Das Gründungsmitglied der Regionalliga Bayern steigt ab. Der FC Memmingen muss den bitteren Gang in die Bayernliga antreten. Zehn Jahre gehörte der Fußball-Club der Regionalliga Bayern an, zuvor zwei Jahre der damaligen Regionalliga Süd. Der Bericht der Allgäuer Zeitung zur 1:3 Niederlage beim FC Augsburg II und Stimmen zum bitteren Abstieg:
Vor zehn Jahren war der FC Memmingen eines der Gründungsmitglieder der Regionalliga Bayern. Nun hat diese Epoche vorerst ein Ende gefunden: Nach der 1:3 (0:1)-Niederlage beim FC Augsburg II steigt der FC Memmingen in die Bayernliga ab. Es ist der erste Abstieg des FCM seit 2002 - damals ging es von der Bayernliga für eine Saison in die Landesliga.
Den Abstieg des FC Memmingen am letzten Spieltag der Regionalliga-Saison besiegelte auch der zeitgleiche 5:0 Sieg der SpVgg Greuther Fürth II beim bereits als Absteiger feststehenden SV Schalding-Heining. Die Fürther gehen damit in die Relegation.
Dass mit einem Ausrutscher des direkten Konkurrenten eher nicht zu rechnen war, wussten die Memminger. Deswegen war ein Auswärtssieg im Rosenaustadion eigentlich Pflicht. Aber die Bundesliga-Reserve der Fuggerstädter hatte die Partie fast über die gesamte Zeit im Griff und ging nach einem von Dorian Cevis verwandelten Foulelfmeter in Führung (16. Minute). Die beste FCM-Chance im ersten Durchgang hatte David Mihajlovic, dessen Schuss aus fünf Metern allerdings zu unplatziert war. Wenig später stand es in Schalding schon 2:0 für Fürth II.

* * * *

### [DIE AUFGABE]
Schreibst du aus dem Bericht über den Abstieg des FC Memmingen die Stelle wortgetreu ab, die mit „Das Gründungsmitglied der“ beginnt und mit „in die Landesliga.“ endet? Das folgende Material steht für sich und gehört nicht zum Bericht.

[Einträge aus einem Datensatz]
* * * *

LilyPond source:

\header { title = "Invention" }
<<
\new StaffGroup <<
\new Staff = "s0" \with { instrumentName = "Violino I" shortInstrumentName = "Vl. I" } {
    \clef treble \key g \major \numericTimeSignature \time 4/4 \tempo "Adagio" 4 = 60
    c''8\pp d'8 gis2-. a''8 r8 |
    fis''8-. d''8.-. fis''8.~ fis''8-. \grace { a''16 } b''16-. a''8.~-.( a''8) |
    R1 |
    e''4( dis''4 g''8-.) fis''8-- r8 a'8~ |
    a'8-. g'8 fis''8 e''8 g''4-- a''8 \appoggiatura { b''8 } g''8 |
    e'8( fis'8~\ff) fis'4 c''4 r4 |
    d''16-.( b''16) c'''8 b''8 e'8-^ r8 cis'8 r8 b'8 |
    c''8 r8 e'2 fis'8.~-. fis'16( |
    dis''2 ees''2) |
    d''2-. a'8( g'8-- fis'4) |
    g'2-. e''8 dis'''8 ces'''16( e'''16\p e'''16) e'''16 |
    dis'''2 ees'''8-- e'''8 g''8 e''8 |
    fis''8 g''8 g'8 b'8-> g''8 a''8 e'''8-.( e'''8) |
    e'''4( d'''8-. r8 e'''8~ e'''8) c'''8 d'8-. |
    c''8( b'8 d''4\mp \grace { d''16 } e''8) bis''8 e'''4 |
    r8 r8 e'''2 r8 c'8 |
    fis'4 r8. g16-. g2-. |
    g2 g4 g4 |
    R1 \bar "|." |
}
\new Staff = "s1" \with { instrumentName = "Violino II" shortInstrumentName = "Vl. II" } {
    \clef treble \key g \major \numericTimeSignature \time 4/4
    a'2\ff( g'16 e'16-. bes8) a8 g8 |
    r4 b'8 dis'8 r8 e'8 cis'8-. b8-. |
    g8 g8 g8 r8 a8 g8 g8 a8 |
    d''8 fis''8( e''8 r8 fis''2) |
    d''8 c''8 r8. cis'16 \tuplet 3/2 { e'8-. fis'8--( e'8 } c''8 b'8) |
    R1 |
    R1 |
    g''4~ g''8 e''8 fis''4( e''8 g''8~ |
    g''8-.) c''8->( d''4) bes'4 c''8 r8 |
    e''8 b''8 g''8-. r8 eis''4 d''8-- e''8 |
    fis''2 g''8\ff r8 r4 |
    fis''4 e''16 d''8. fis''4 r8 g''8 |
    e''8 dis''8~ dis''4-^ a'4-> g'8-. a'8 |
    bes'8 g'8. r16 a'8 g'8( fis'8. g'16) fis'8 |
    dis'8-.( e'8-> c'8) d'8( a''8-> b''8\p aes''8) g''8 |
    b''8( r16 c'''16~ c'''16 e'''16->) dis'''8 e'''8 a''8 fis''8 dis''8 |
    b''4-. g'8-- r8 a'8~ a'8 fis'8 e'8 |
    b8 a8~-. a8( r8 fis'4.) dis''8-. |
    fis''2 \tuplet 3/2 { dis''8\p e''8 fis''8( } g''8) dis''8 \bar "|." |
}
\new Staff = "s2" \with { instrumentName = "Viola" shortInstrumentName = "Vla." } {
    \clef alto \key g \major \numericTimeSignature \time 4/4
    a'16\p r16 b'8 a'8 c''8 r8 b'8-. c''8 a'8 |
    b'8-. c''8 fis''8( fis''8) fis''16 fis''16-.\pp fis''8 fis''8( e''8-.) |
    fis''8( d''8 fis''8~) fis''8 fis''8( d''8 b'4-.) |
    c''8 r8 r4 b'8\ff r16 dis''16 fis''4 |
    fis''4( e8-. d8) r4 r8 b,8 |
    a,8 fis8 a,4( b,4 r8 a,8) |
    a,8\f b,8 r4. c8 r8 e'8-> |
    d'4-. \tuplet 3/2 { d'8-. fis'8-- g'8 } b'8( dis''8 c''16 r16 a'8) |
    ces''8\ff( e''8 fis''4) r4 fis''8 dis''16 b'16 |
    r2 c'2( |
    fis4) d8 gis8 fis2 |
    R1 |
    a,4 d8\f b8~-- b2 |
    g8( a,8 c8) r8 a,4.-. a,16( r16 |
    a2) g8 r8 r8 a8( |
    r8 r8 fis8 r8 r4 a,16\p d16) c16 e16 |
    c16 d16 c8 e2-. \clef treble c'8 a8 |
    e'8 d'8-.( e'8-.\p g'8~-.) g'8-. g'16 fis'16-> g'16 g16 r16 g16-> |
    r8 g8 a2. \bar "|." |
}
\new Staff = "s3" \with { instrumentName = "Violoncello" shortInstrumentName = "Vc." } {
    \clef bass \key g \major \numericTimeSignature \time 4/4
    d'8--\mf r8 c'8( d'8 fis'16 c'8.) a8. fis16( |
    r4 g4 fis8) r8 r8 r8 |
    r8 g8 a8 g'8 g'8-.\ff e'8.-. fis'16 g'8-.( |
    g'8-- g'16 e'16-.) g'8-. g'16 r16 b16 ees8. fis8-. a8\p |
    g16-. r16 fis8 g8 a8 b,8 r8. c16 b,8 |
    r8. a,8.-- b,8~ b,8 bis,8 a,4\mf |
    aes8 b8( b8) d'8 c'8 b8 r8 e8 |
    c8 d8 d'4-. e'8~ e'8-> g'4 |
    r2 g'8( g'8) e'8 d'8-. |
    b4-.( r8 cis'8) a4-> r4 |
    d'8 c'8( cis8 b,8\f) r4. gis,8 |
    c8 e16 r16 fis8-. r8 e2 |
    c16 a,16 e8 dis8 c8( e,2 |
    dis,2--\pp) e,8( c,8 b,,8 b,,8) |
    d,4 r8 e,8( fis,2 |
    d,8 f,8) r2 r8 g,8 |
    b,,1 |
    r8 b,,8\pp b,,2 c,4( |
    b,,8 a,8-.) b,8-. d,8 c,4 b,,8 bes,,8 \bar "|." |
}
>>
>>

* * * *

### [FERTIGE LÖSUNG]
Das Gründungsmitglied der Regionalliga Bayern steigt ab. Der FC Memmingen muss den bitteren Gang in die Bayernliga antreten. Zehn Jahre gehörte der Fußball-Club der Regionalliga Bayern an, zuvor zwei Jahre der damaligen Regionalliga Süd. Der Bericht der Allgäuer Zeitung zur 1:3 Niederlage beim FC Augsburg II und Stimmen zum bitteren Abstieg:
Vor zehn Jahren war der FC Memmingen eines der Gründungsmitglieder der Regionalliga Bayern. Nun hat diese Epoche vorerst ein Ende gefunden: Nach der 1:3 (0:1)-Niederlage beim FC Augsburg II steigt der FC Memmingen in die Bayernliga ab. Es ist der erste Abstieg des FCM seit 2002 - damals ging es von der Bayernliga für eine Saison in die Landesliga.